Rinku Sen is the president and executive director of the Applied Research Center and publisher of ColorLines. Her latest book, The Accidental American: Immigration and Citizenship in the Age of Globalization (Berrett-Koehler, www.accidentalamerican.us/the_book/) was released in September, 2008. She is a member of the PRE advisory board.

The Applied Research Center (ARC) has studied philanthropy in relation to communities of color through our report, Short-Changed: Foundation Giving and Communities of Color, and through a racial equity assessment tool that we have tested with two foundations. In each case, our findings revealed that although the total philanthropic dollars going to communities of color is dismal in itself, we have to go beyond counting diversity data to ensure that such philanthropy is generating racial justice.

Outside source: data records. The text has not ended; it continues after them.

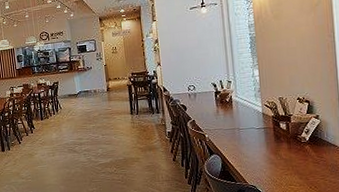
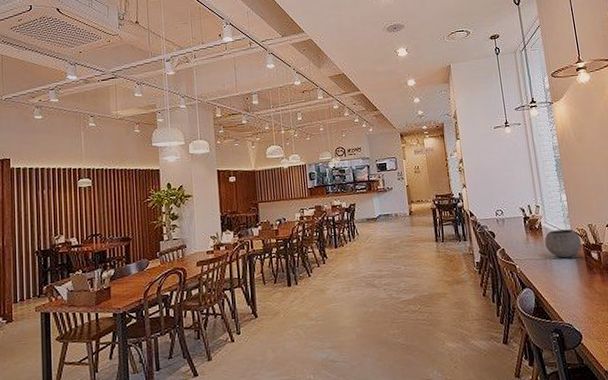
bowl: none [234,102,271,129] -> present [544,229,582,258]

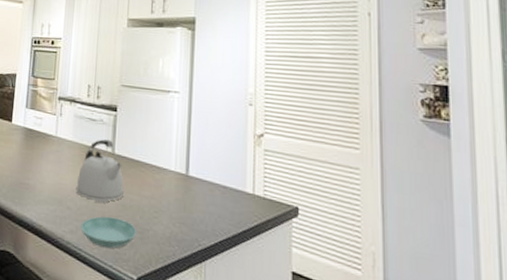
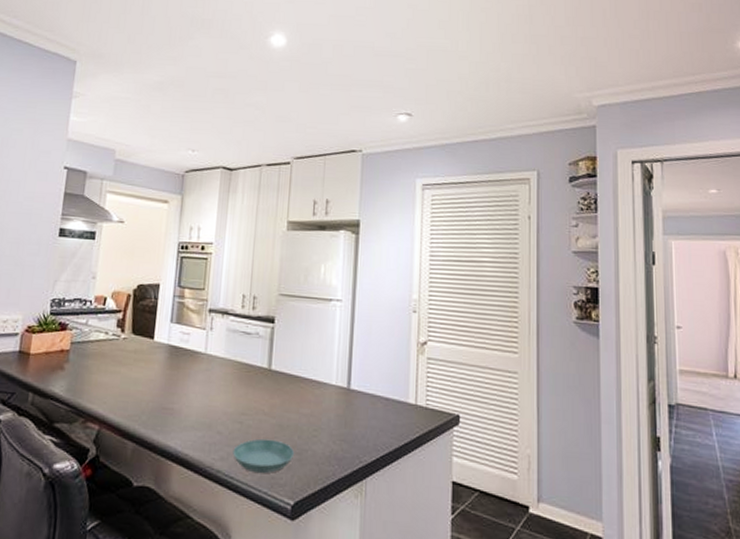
kettle: present [76,139,124,204] -> none [227,354,281,425]

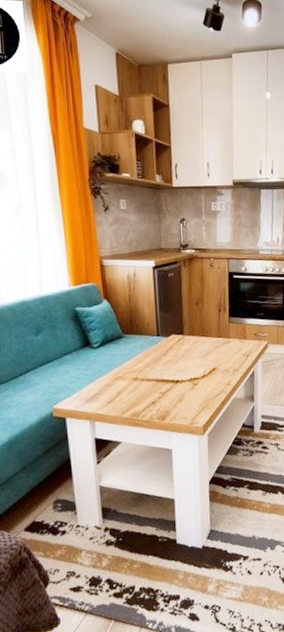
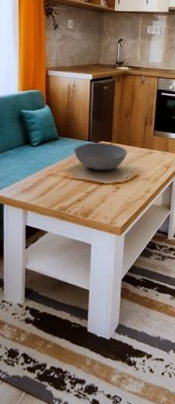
bowl: none [141,336,203,367] -> present [73,142,128,170]

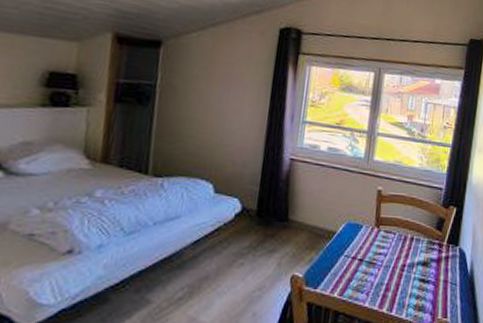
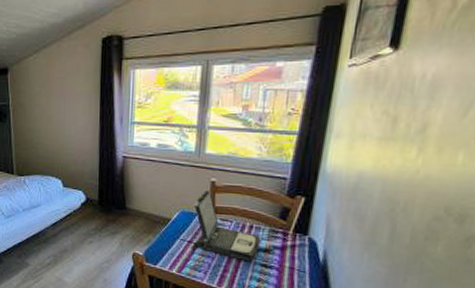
laptop: none [354,198,420,278] -> present [191,189,260,262]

It is difficult to count the distribution of philanthropic dollars by race – not all foundations keep such data, and there is no public mandate requiring it. Even with having to qualify some of the data, however, Short-Changed found that although people of color make up nearly one-third of the general U.S. population, grants explicitly targeted to benefit them constituted only 7 percent of foundation giving in 2001. Grants to African American organizations in 2000 and 2001 constituted only 1.4 percent of total foundation grants, dropping from a high of 3.8 percent in 1999. The average size of grants to organizations that supported African Americans shrank by nearly 20 percent in that time. Grants to other communities of color showed similar patterns.